— Pictures paired with source code —
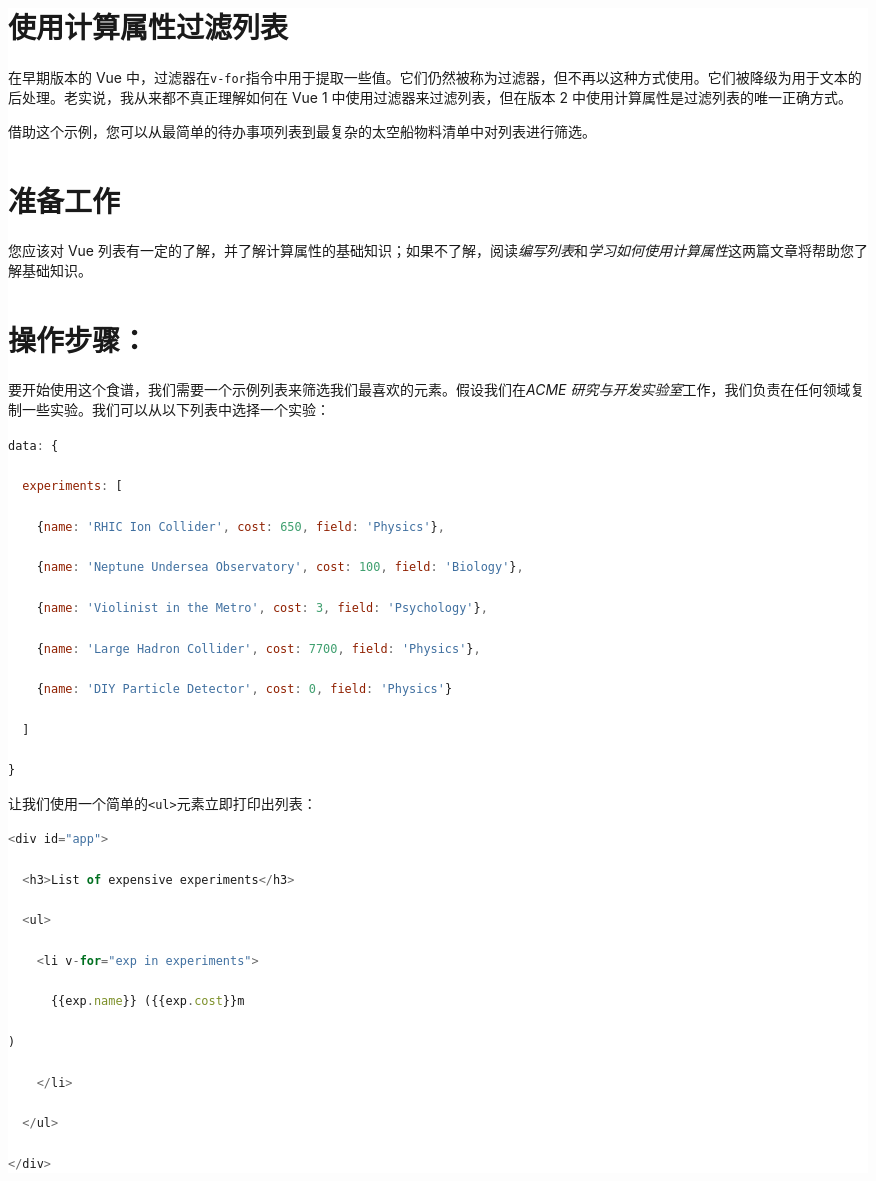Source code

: # 使用计算属性过滤列表

在早期版本的 Vue 中，过滤器在`v-for`指令中用于提取一些值。它们仍然被称为过滤器，但不再以这种方式使用。它们被降级为用于文本的后处理。老实说，我从来都不真正理解如何在 Vue 1 中使用过滤器来过滤列表，但在版本 2 中使用计算属性是过滤列表的唯一正确方式。

借助这个示例，您可以从最简单的待办事项列表到最复杂的太空船物料清单中对列表进行筛选。

# 准备工作

您应该对 Vue 列表有一定的了解，并了解计算属性的基础知识；如果不了解，阅读*编写列表*和*学习如何使用计算属性*这两篇文章将帮助您了解基础知识。

# 操作步骤：

要开始使用这个食谱，我们需要一个示例列表来筛选我们最喜欢的元素。假设我们在*ACME 研究与开发实验室*工作，我们负责在任何领域复制一些实验。我们可以从以下列表中选择一个实验：

```js
data: { 

  experiments: [ 

    {name: 'RHIC Ion Collider', cost: 650, field: 'Physics'}, 

    {name: 'Neptune Undersea Observatory', cost: 100, field: 'Biology'}, 

    {name: 'Violinist in the Metro', cost: 3, field: 'Psychology'}, 

    {name: 'Large Hadron Collider', cost: 7700, field: 'Physics'}, 

    {name: 'DIY Particle Detector', cost: 0, field: 'Physics'} 

  ] 

}

```

让我们使用一个简单的`<ul>`元素立即打印出列表：

```js
<div id="app"> 

  <h3>List of expensive experiments</h3> 

  <ul> 

    <li v-for="exp in experiments"> 

      {{exp.name}} ({{exp.cost}}m 

) 

    </li> 

  </ul> 

</div>

```
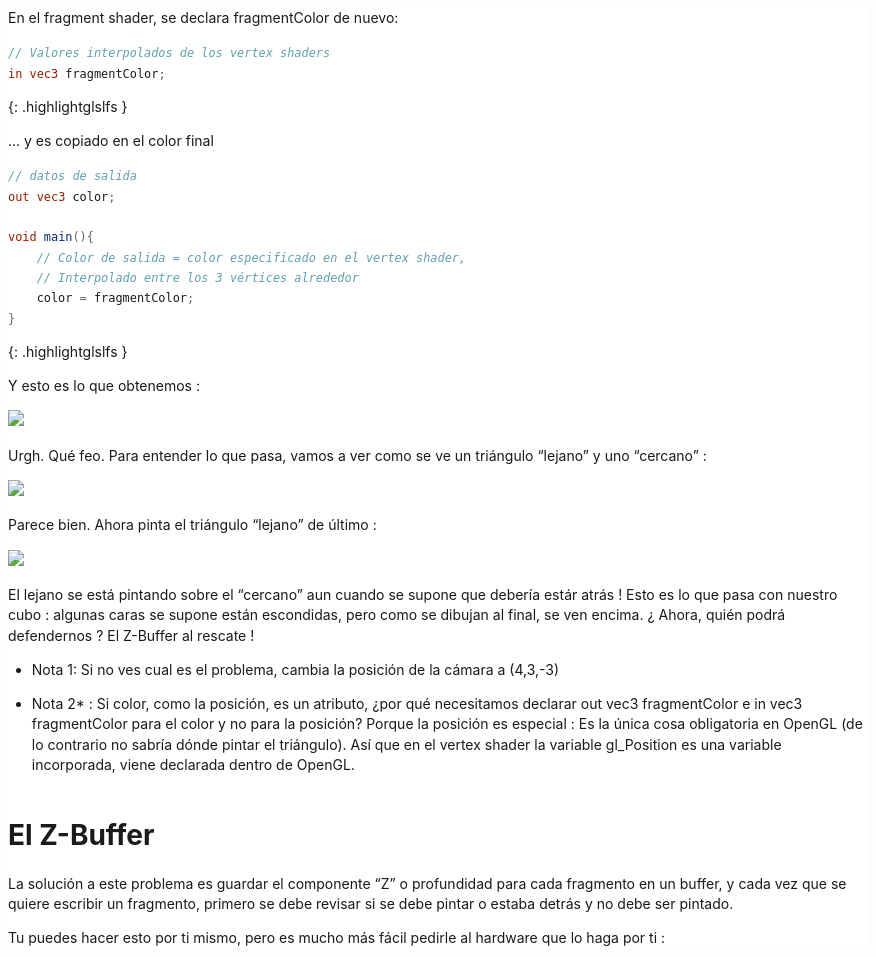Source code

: En el fragment shader, se declara fragmentColor de nuevo:

``` glsl
// Valores interpolados de los vertex shaders
in vec3 fragmentColor;
```
{: .highlightglslfs }

... y es copiado en el color final

``` glsl
// datos de salida
out vec3 color;

void main(){
    // Color de salida = color especificado en el vertex shader,
    // Interpolado entre los 3 vértices alrededor
    color = fragmentColor;
}
```
{: .highlightglslfs }

Y esto es lo que obtenemos :

![]({{site.baseurl}}/assets/images/tuto-4-colored-cube/missing_z_buffer.png)


Urgh. Qué feo. Para entender lo que pasa, vamos a ver como se ve un triángulo “lejano” y uno “cercano” : 

![]({{site.baseurl}}/assets/images/tuto-4-colored-cube/FarNear.png)
 
Parece bien. Ahora  pinta el triángulo “lejano” de último :

![]({{site.baseurl}}/assets/images/tuto-4-colored-cube/NearFar.png)

El lejano se está pintando sobre el “cercano” aun cuando se supone que debería estár atrás ! Esto es lo que pasa con nuestro cubo : algunas caras se supone están escondidas, pero como se dibujan al final, se ven encima. ¿ Ahora, quién podrá defendernos ? El Z-Buffer al rescate !

* Nota 1: Si no ves cual es el problema, cambia la posición de la cámara a (4,3,-3)

* Nota 2* : Si color, como la posición, es un atributo, ¿por qué necesitamos declarar out vec3 fragmentColor e in vec3 fragmentColor para el color y no para la posición? Porque la posición es especial : Es la única cosa obligatoria en OpenGL (de lo contrario no sabría dónde pintar el triángulo). Así que en el vertex shader la variable gl_Position es una variable incorporada, viene declarada dentro de OpenGL.

# El Z-Buffer


La solución a este problema es guardar el componente “Z” o profundidad para cada fragmento en un buffer, y cada vez que se quiere escribir un fragmento, primero se debe revisar si se debe pintar o estaba detrás y no debe ser pintado.

Tu puedes hacer esto por ti mismo, pero es mucho más fácil pedirle al hardware que lo haga por ti :
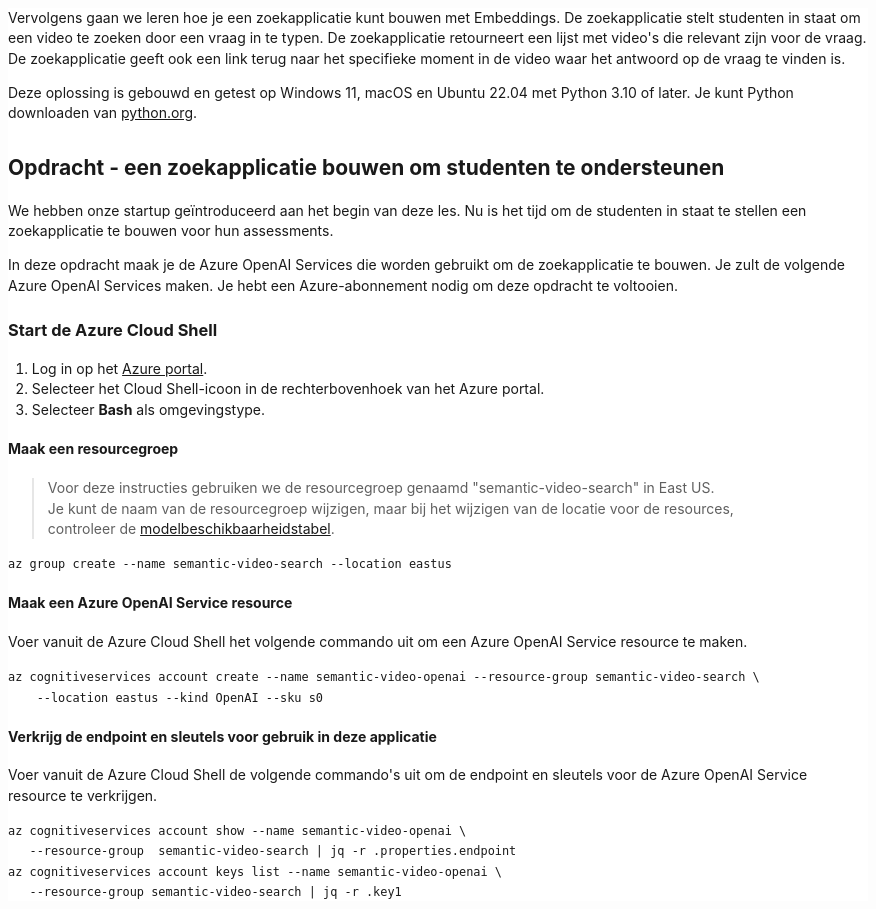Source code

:Vervolgens gaan we leren hoe je een zoekapplicatie kunt bouwen met Embeddings. De zoekapplicatie stelt studenten in staat om een video te zoeken door een vraag in te typen. De zoekapplicatie retourneert een lijst met video's die relevant zijn voor de vraag. De zoekapplicatie geeft ook een link terug naar het specifieke moment in de video waar het antwoord op de vraag te vinden is.

Deze oplossing is gebouwd en getest op Windows 11, macOS en Ubuntu 22.04 met Python 3.10 of later. Je kunt Python downloaden van [python.org](https://www.python.org/downloads/?WT.mc_id=academic-105485-koreyst).

## Opdracht - een zoekapplicatie bouwen om studenten te ondersteunen

We hebben onze startup geïntroduceerd aan het begin van deze les. Nu is het tijd om de studenten in staat te stellen een zoekapplicatie te bouwen voor hun assessments.

In deze opdracht maak je de Azure OpenAI Services die worden gebruikt om de zoekapplicatie te bouwen. Je zult de volgende Azure OpenAI Services maken. Je hebt een Azure-abonnement nodig om deze opdracht te voltooien.

### Start de Azure Cloud Shell

1. Log in op het [Azure portal](https://portal.azure.com/?WT.mc_id=academic-105485-koreyst).
2. Selecteer het Cloud Shell-icoon in de rechterbovenhoek van het Azure portal.
3. Selecteer **Bash** als omgevingstype.

#### Maak een resourcegroep

> Voor deze instructies gebruiken we de resourcegroep genaamd "semantic-video-search" in East US.  
> Je kunt de naam van de resourcegroep wijzigen, maar bij het wijzigen van de locatie voor de resources,  
> controleer de [modelbeschikbaarheidstabel](https://aka.ms/oai/models?WT.mc_id=academic-105485-koreyst).

```shell
az group create --name semantic-video-search --location eastus
```
  
#### Maak een Azure OpenAI Service resource

Voer vanuit de Azure Cloud Shell het volgende commando uit om een Azure OpenAI Service resource te maken.

```shell
az cognitiveservices account create --name semantic-video-openai --resource-group semantic-video-search \
    --location eastus --kind OpenAI --sku s0
```
  
#### Verkrijg de endpoint en sleutels voor gebruik in deze applicatie

Voer vanuit de Azure Cloud Shell de volgende commando's uit om de endpoint en sleutels voor de Azure OpenAI Service resource te verkrijgen.

```shell
az cognitiveservices account show --name semantic-video-openai \
   --resource-group  semantic-video-search | jq -r .properties.endpoint
az cognitiveservices account keys list --name semantic-video-openai \
   --resource-group semantic-video-search | jq -r .key1
```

— PROBLEM DETAILS —
Return only those lines that run from the one containing "3. Selecteer **Bash** als omgevingstype." through the end of the entries, keeping each exactly as written.

— RESPONSE AREA —
3. Selecteer **Bash** als omgevingstype.

#### Maak een resourcegroep

> Voor deze instructies gebruiken we de resourcegroep genaamd "semantic-video-search" in East US.  
> Je kunt de naam van de resourcegroep wijzigen, maar bij het wijzigen van de locatie voor de resources,  
> controleer de [modelbeschikbaarheidstabel](https://aka.ms/oai/models?WT.mc_id=academic-105485-koreyst).

```shell
az group create --name semantic-video-search --location eastus
```
  
#### Maak een Azure OpenAI Service resource

Voer vanuit de Azure Cloud Shell het volgende commando uit om een Azure OpenAI Service resource te maken.

```shell
az cognitiveservices account create --name semantic-video-openai --resource-group semantic-video-search \
    --location eastus --kind OpenAI --sku s0
```
  
#### Verkrijg de endpoint en sleutels voor gebruik in deze applicatie

Voer vanuit de Azure Cloud Shell de volgende commando's uit om de endpoint en sleutels voor de Azure OpenAI Service resource te verkrijgen.

```shell
az cognitiveservices account show --name semantic-video-openai \
   --resource-group  semantic-video-search | jq -r .properties.endpoint
az cognitiveservices account keys list --name semantic-video-openai \
   --resource-group semantic-video-search | jq -r .key1
```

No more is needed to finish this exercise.